Ultra-Short-Wave Transmission and Atmospheric Irregularities

Abstract
Results of an ultra-short-wave fading study are here reported. Transmission was carried out in the range of 1.6 to 5.0 meters, over a 70 mile (112.6 kilometer) ocean path, on 106 days during a period of two years. Both horizontal and vertical polarizations were used and during part of the time a 6-megacycle amplitude, 120-cycle, frequency modulated transmission was added, for the cathode-ray tube observation of the frequency characteristics of the radio path. On 45 mornings records were taken, on vertically polarized radiations, during the flight period of the Mitchel Field Weather Bureau plane. Fading was found present practically all of the time. Amplitude changes up to 40 db and fading rates up to 5 fades per minute were found.
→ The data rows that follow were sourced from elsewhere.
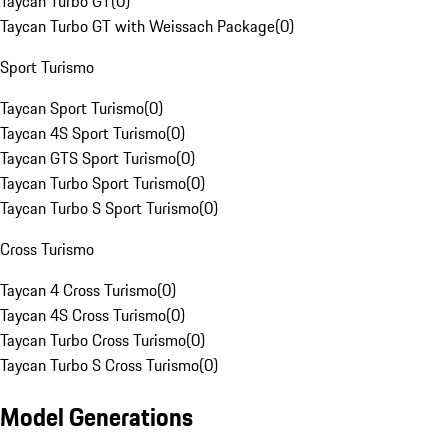
Taycan Turbo GT
(
0
)
Taycan Turbo GT with Weissach Package
(
0
)
Sport Turismo
Taycan Sport Turismo
(
0
)
Taycan 4S Sport Turismo
(
0
)
Taycan GTS Sport Turismo
(
0
)
Taycan Turbo Sport Turismo
(
0
)
Taycan Turbo S Sport Turismo
(
0
)
Cross Turismo
Taycan 4 Cross Turismo
(
0
)
Taycan 4S Cross Turismo
(
0
)
Taycan Turbo Cross Turismo
(
0
)
Taycan Turbo S Cross Turismo
(
0
)
Model Generations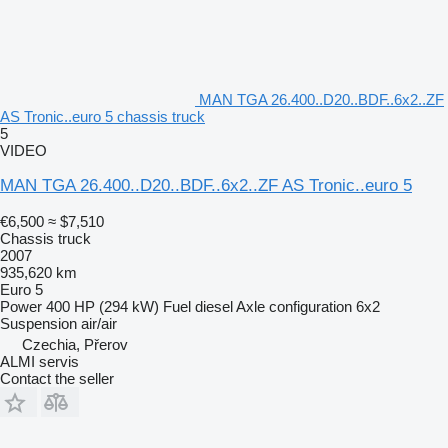
MAN TGA 26.400..D20..BDF..6x2..ZF
AS Tronic..euro 5 chassis truck
5
VIDEO
MAN TGA 26.400..D20..BDF..6x2..ZF AS Tronic..euro 5
€6,500
≈ $7,510
Chassis truck
2007
935,620 km
Euro 5
Power
400 HP (294 kW)
Fuel
diesel
Axle configuration
6x2
Suspension
air/air
Czechia, Přerov
ALMI servis
Contact the seller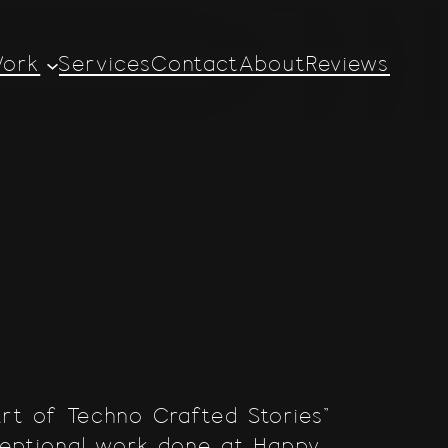
ork
Services
Contact
About
Reviews
Art of Techno Crafted Stories”
ceptional work done at Happy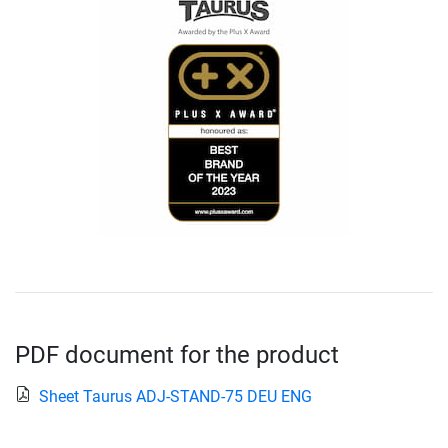
PDF document for the product
Sheet Taurus ADJ-STAND-75 DEU ENG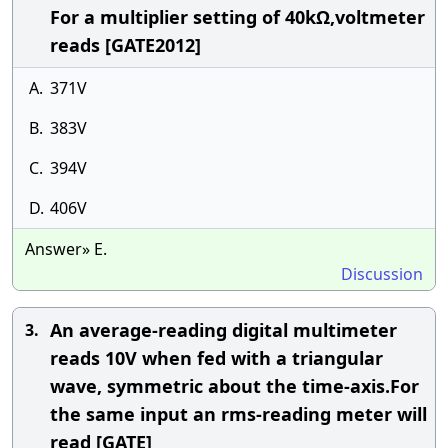
For a multiplier setting of 40kΩ,voltmeter
reads [GATE2012]
A.
371V
B.
383V
C.
394V
D.
406V
Answer» E.
Discussion
An average-reading digital multimeter
3.
reads 10V when fed with a triangular
wave, symmetric about the time-axis.For
the same input an rms-reading meter will
read [GATE]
Simultaneous transmission of the same wave in two polarizations, and of two waves of different wave-length in the same polarization showed that the horizontally polarized component was practically always, and the shorter wave-length one was usually the worse fader of the pair. The greater part of the time there was no correlation between the fading of these radiation pairs; occasionally, however, and for the slow, smooth amplitude, undulating type of fading, coincidence was observed. The frequency sweep patterns showed multiple signal components to be present, with various degrees of relative phase retardation. A tentative explanation is proposed for these phenomena. This theory assumes the presence of a refracted-diffracted signal component, transmitted along the earth's surface and calculable in the manner of Wwedensky, Van der Pol and Gray, and one or more signal components reflected from air mass boundaries. The airplane results are shown to be in reasonable agreement with the frequency sweep observations. Boundary heights from 5.5 kilometers down to 1.9 kilometers are measured; below 1.9 kilometers other boundaries are indicated. The receiver band, flat over two megacycles, sets the low height limit of resolution of reflecting bound- ries at 1.9 kilometers. Most of the boundaries are at the lower heights.